Um resumo do projeto de lei obtido pela Fox News Digital disse: "A Lei LIABLE permitirá que os americanos que tomaram vacinas que foram promovidas erroneamente e forçadas a muitos americanos por meio de mandatos federais busquem litígios civis por seus ferimentos. Essas vacinas receberam autorização de uso emergencial unilateralmente e não passaram pelo processo normal de aprovação da FDA."

“Essas vacinas receberam autorização unilateral para uso emergencial e não passaram pelo processo normal de aprovação da reguladora americana FDA [Food and Drug Administration]”, afirma o resumo.

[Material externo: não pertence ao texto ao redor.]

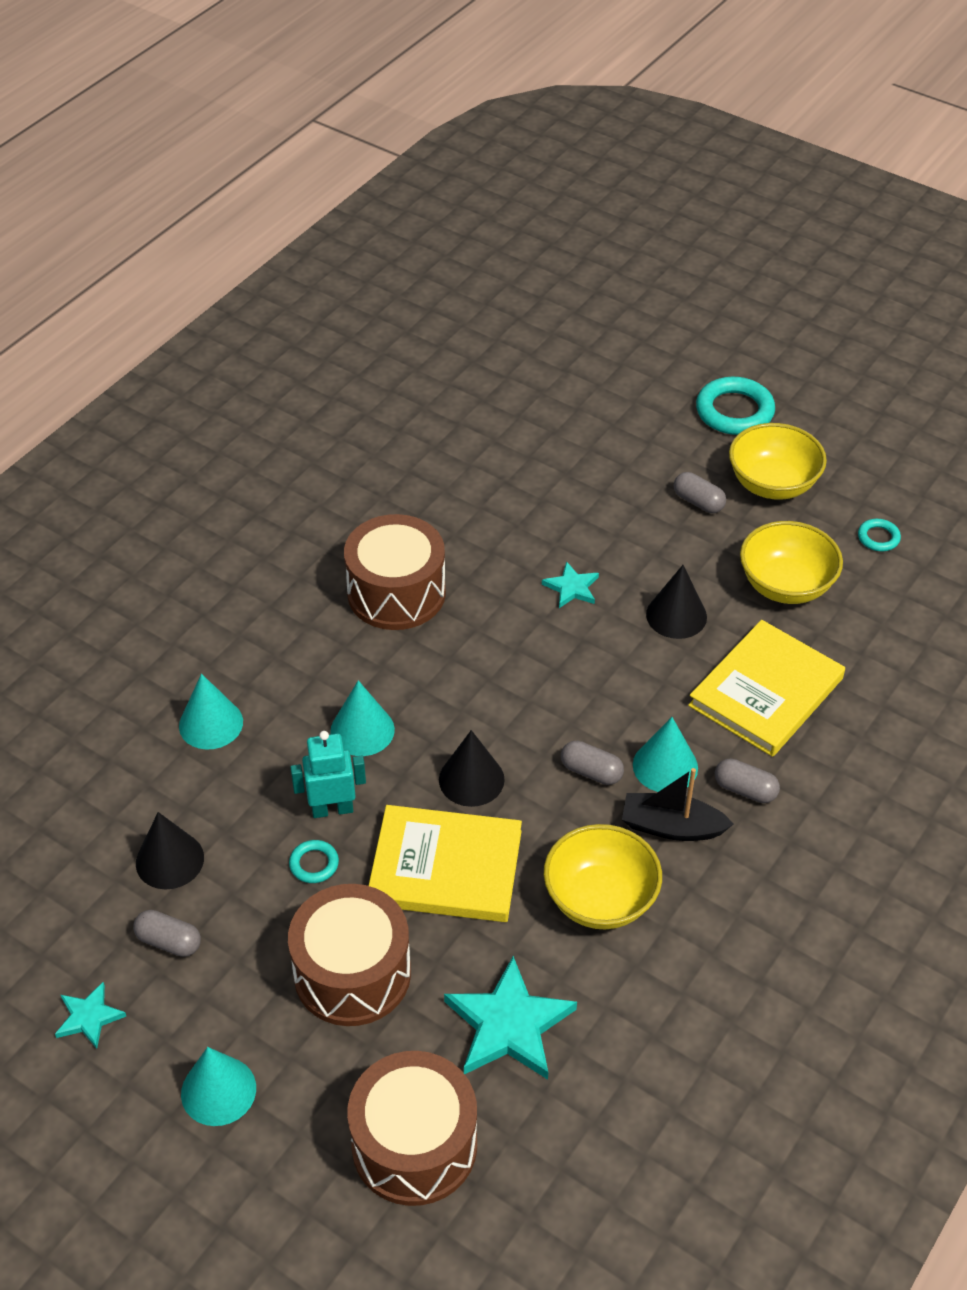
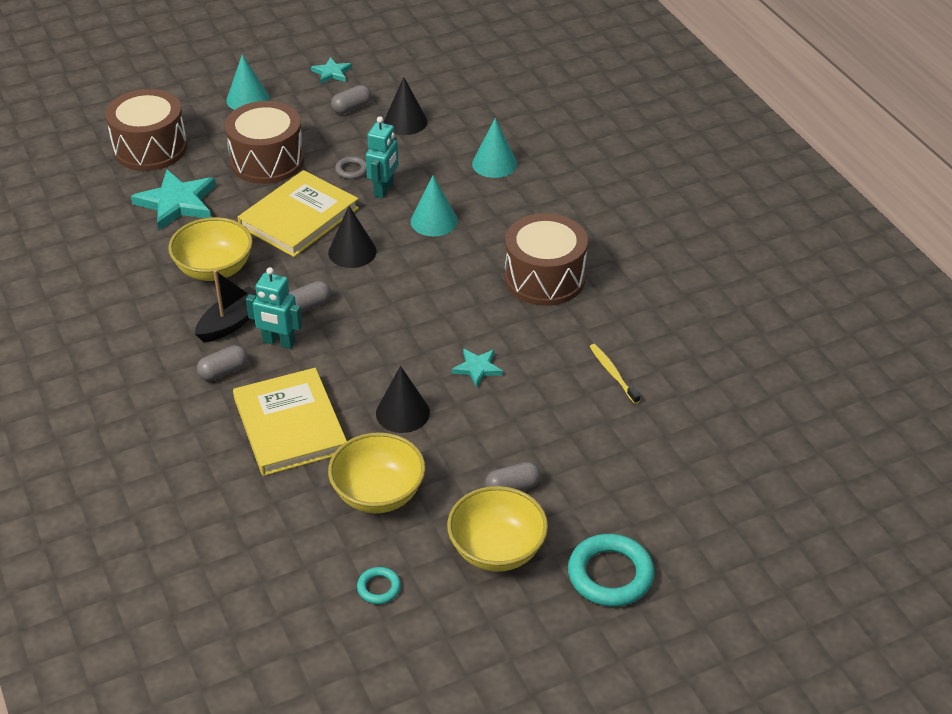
camera: 120 degrees right, 5 degrees down
(314, 864) = (351, 170): turquoise ring -> grey ring
(501, 491) = (613, 373): none -> yellow toothbrush
(665, 766) = (279, 342): turquoise cone -> turquoise robot

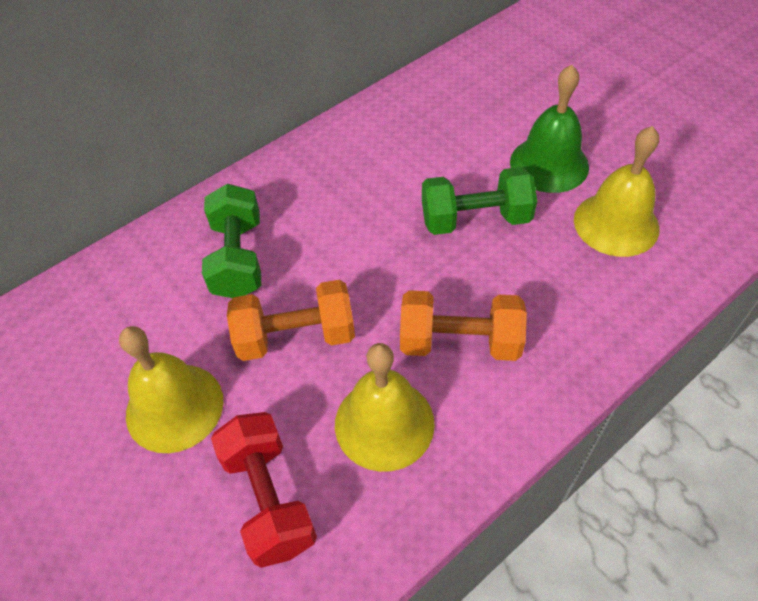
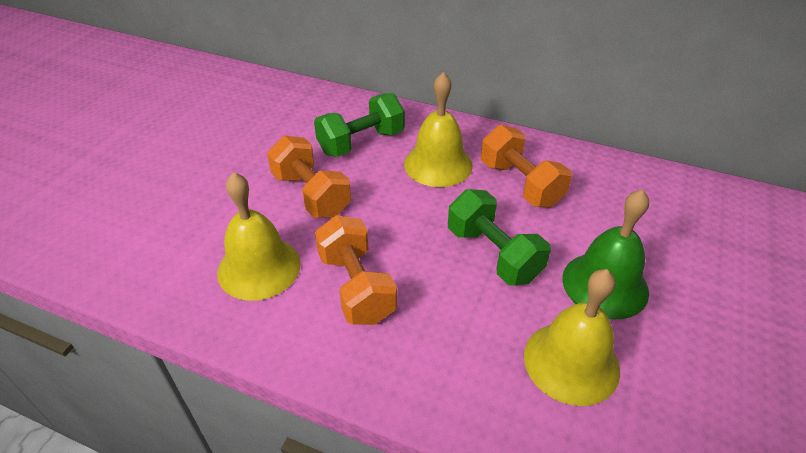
camera: 60 degrees right, 10 degrees down
(174, 407) = (229, 163): yellow bell -> yellow bell (438, 164)
(268, 499) = (177, 230): red dumbbell -> none
(396, 159) = (520, 184): none -> orange dumbbell

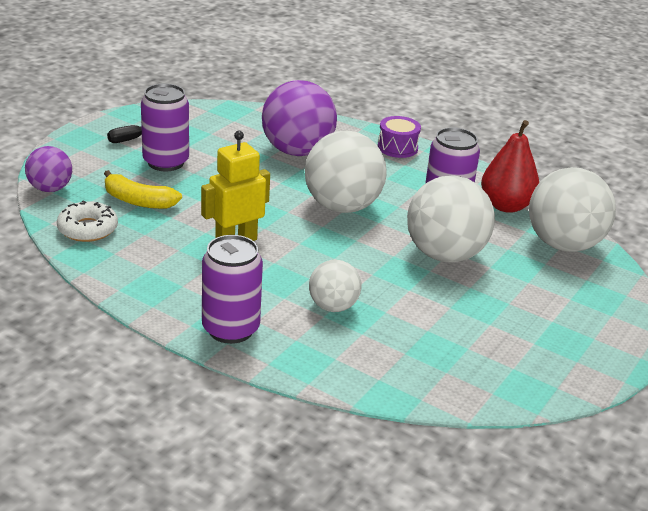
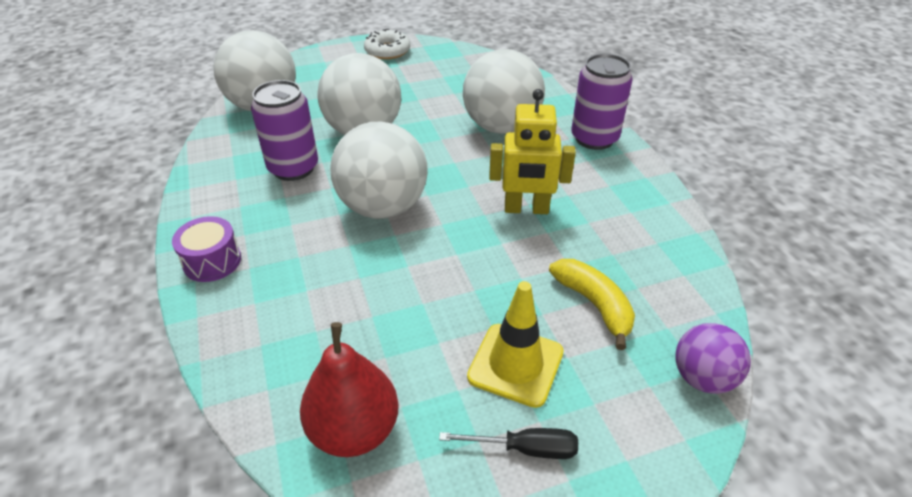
camera: 140 degrees left, 10 degrees up
(87, 229) = (674, 285): white donut -> white donut (387, 51)
(166, 162) = (515, 364): purple can -> yellow traffic cone
(297, 151) = (330, 308): purple ball -> none
(333, 306) = (501, 127): white ball -> white ball, size x1.78
(506, 206) = (240, 150): red pear -> red pear (354, 430)

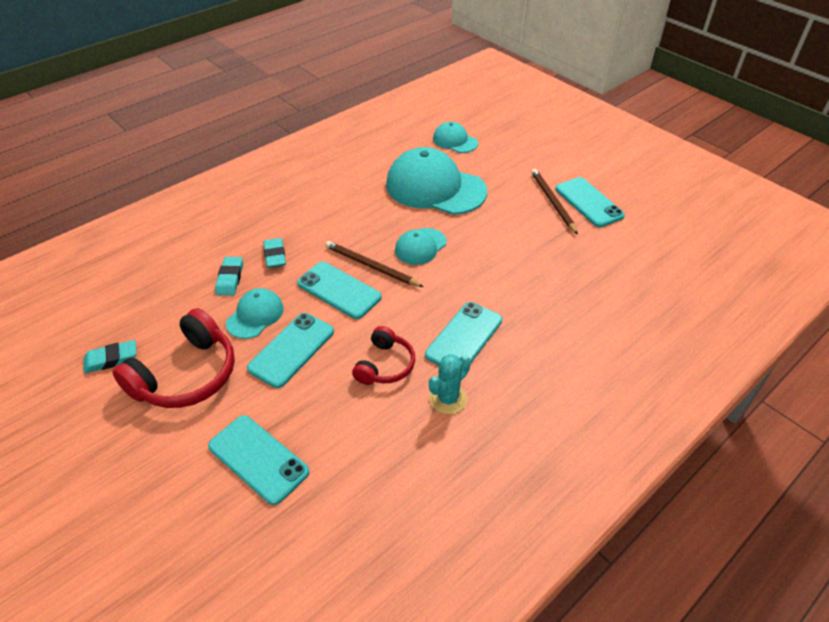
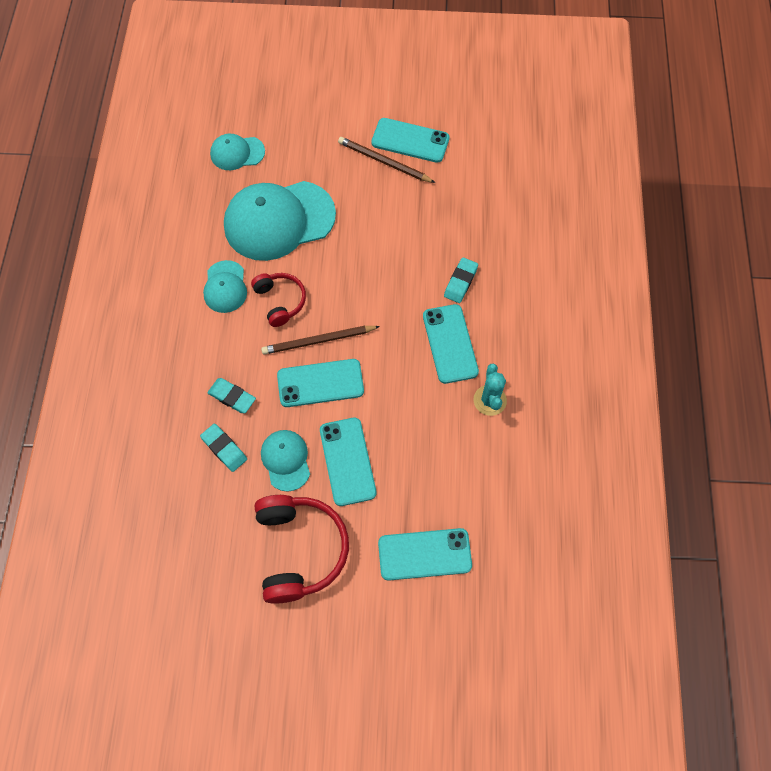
camera: 45 degrees left, 20 degrees up
(111, 359) = (227, 593): turquoise eraser -> turquoise eraser (460, 282)
(385, 365) = (423, 413): red headphones -> red headphones (280, 301)
(420, 246) = (333, 290): turquoise cap -> turquoise cap (225, 287)

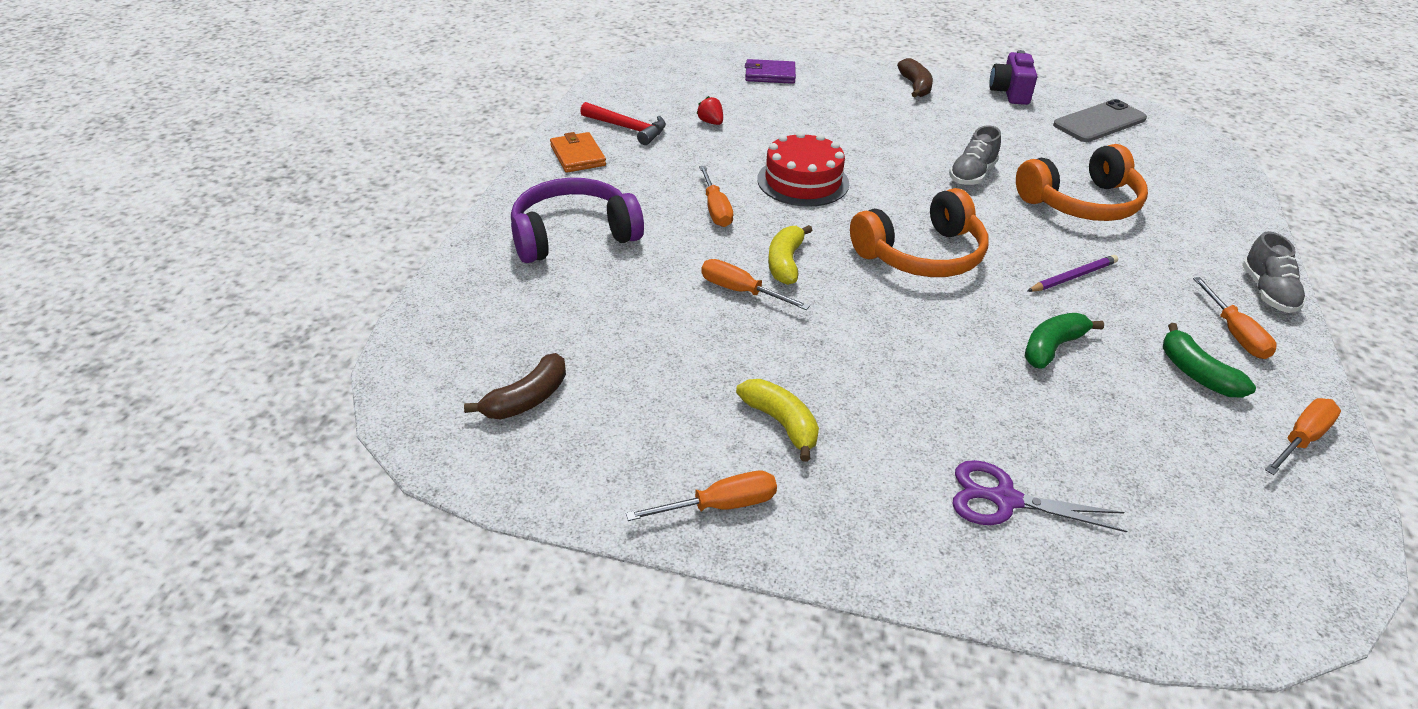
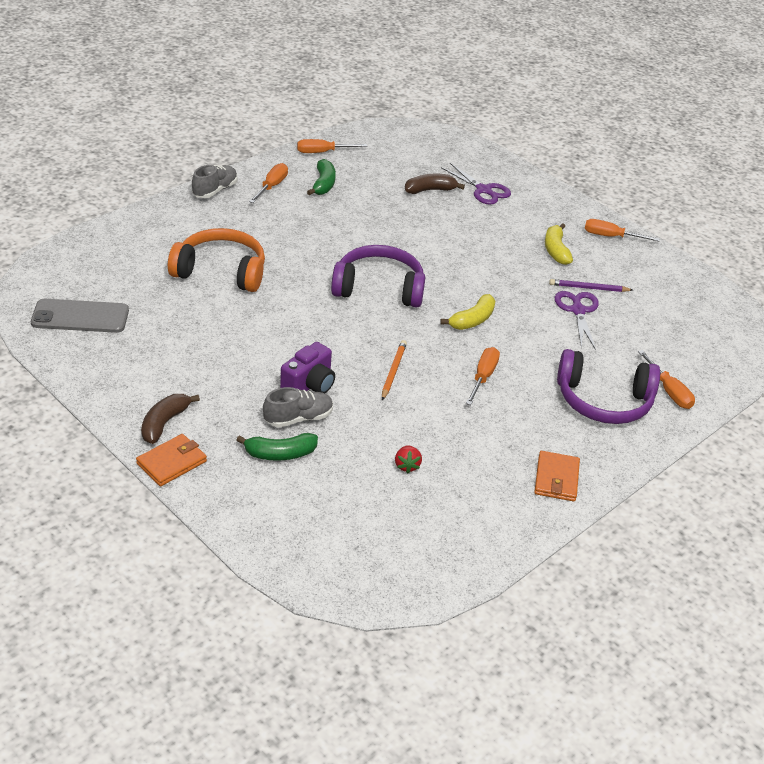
camera: 150 degrees left, 0 degrees up
(527, 399) = (682, 312): brown banana -> brown banana (430, 190)
(628, 128) = (489, 493): red hammer -> none
(674, 332) = (578, 311): none -> purple scissors
(740, 291) = (518, 316): orange screwdriver -> orange screwdriver (669, 391)
(770, 75) = (282, 506): purple wallet -> none
(803, 181) = (393, 371): red cake -> orange pencil
(873, 71) = (172, 462): none -> orange wallet
(921, 254) = (379, 288): orange headphones -> purple headphones
(972, 175) = (260, 321): grey shoe -> grey shoe (298, 418)
(1010, 93) = (94, 376): purple camera -> purple camera (309, 385)
(1052, 347) = (377, 220): green banana -> green banana (280, 454)
(1073, 277) = (307, 240): purple pencil -> purple pencil (588, 288)

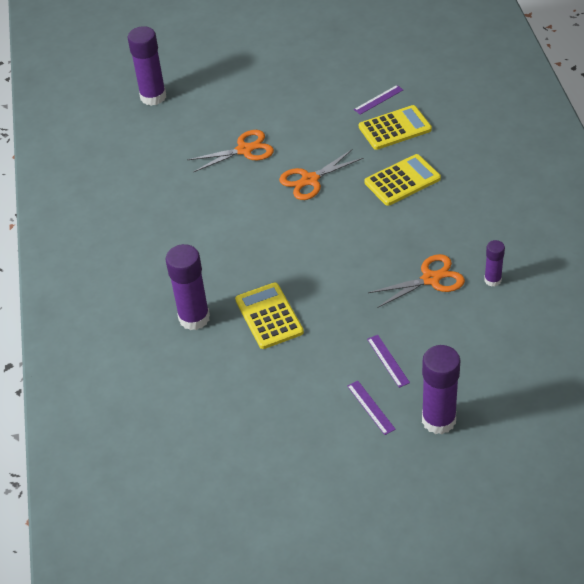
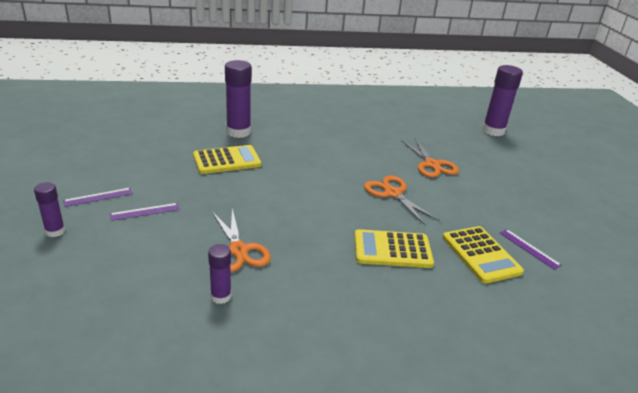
camera: 85 degrees right, 15 degrees down
(402, 181) = (392, 249): yellow calculator -> yellow calculator turned 120 degrees clockwise
(438, 420) = (55, 231): purple glue stick -> purple glue stick, size x0.54

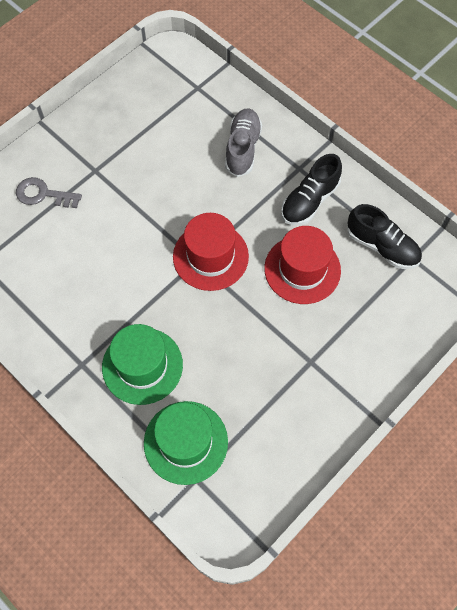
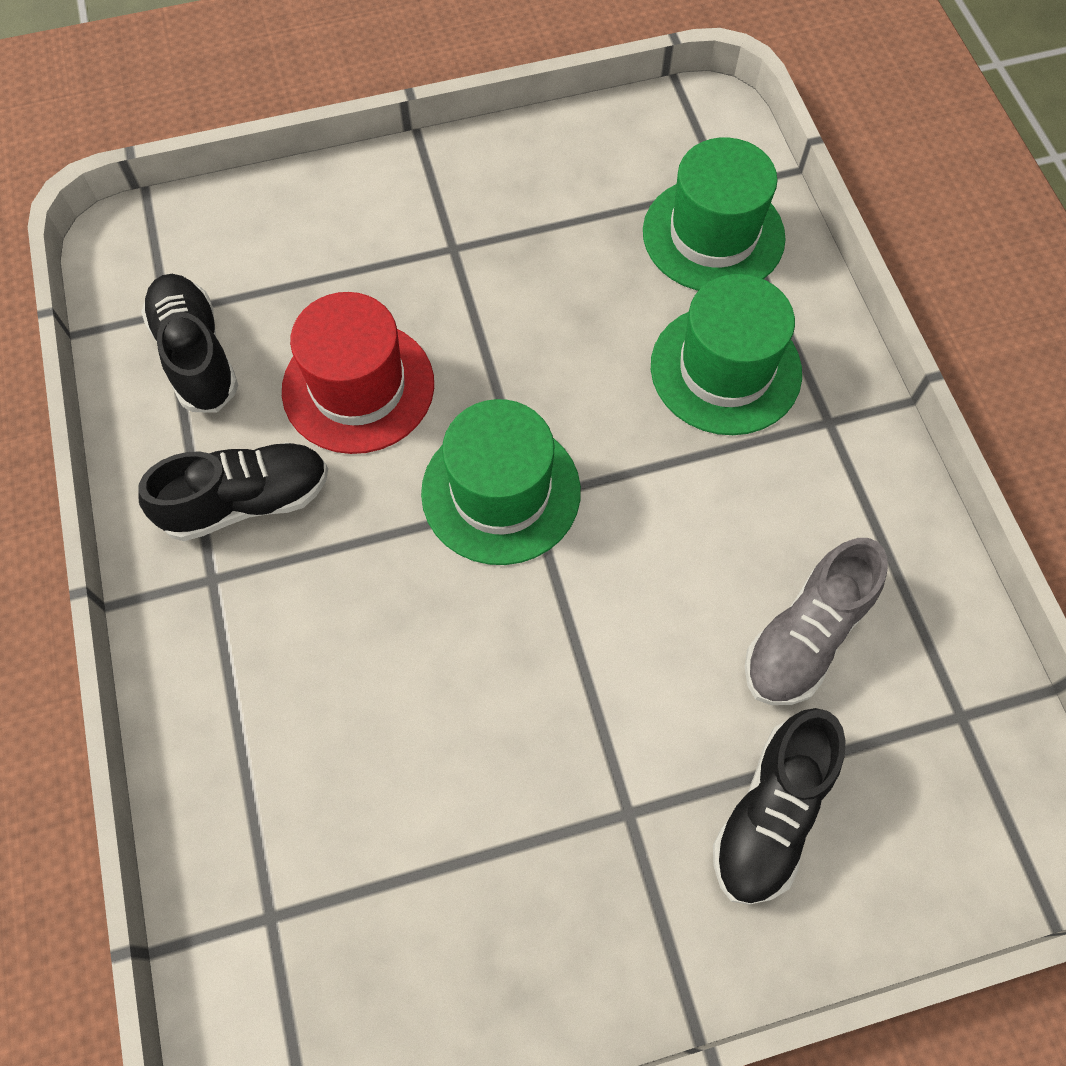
camera: 150 degrees left, 0 degrees up
(43, 194) = (770, 814): grey key -> black shoe
(210, 256) = (501, 492): red hat -> green hat
(242, 148) = (286, 687): grey shoe -> grey shoe (805, 636)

Comentando a legislação proposta, a presidente da organização Children's Health Defense (CHD), Mary Holland, disse:

“Os danos e mortes causados ​​pela vacina COVID-19 exigem responsabilização. Esta legislação representa um marco crítico na retificação destas injustiças e na preparação do caminho para um futuro mais responsável. Esta legislação é crucial para responsabilizar os fabricantes de vacinas.”

Atualmente, os fabricantes e prestadores de serviços de saúde responsáveis pela distribuição de vacinas COVID-19 estão em sua maioria imunes a ações judiciais civis, mesmo que aqueles que buscam indenizações em dinheiro tenham comprovação médica de seus danos relacionados à vacina.

Isso porque a Lei de Prontidão Pública e Preparação para Emergências (PREP) de 2005 limita a responsabilidade pela fabricação, desenvolvimento e distribuição de contramedidas médicas relacionadas a uma emergência de saúde pública.

A Lei do PREP também criou o Programa de Compensação de Danos por Contramedidas (CICP), que tem prazo prescricional de um ano e só prevê indenização em caso de morte ou lesão grave. De acordo com Roy, o CICP indenizou as pessoas apenas 11 vezes, apesar de milhares de reclamações apresentadas.

"Milhões de americanos foram forçados a tomar uma vacina COVID-19 por medo de perder seus meios de subsistência e sob falsos pretextos", disse Roy à Fox News Digital. "Muitos enfrentaram danos com a vacina, mas poucos foram atendidos... recurso. Até o momento, apenas 11 pedidos de indenização foram pagos, apesar de quase 700 milhões de doses da vacina terem sido administradas.

Apesar da declaração de emergência de saúde pública para a pandemia de COVID-19 expirar em maio passado, as proteções de responsabilidade da Lei PREP para a vacina devem durar principalmente até o final deste ano, de acordo com um relatório do Serviço de Pesquisa do Congresso.

A Lei de Responsabilidade de Roy permitiria que os americanos que alegassem ser prejudicados pela vacina processassem retroativamente os fabricantes, apesar das proteções mencionadas.

Embora creditada por salvar inúmeras vidas durante a pandemia, a vacina COVID-19 também foi responsabilizada por críticos por efeitos colaterais, como coágulos sanguíneos, derrames e até morte súbita.

Muitos desses casos ainda requerem mais estudos, mas é uma tendência que alarmou os legisladores republicanos que há muito dizem que a obrigatoriedade da vacina COVID-19 é uma violação do direito dos americanos à privacidade.

Roy liderou a acusação contra esses mandatos de vacina, incluindo liderar os esforços para reverter os mandatos de vacina COVID-19 nas forças armadas dos EUA. Seu último projeto de lei tem pelo menos uma dúzia de co-patrocinadores do Partido Republicano da Câmara.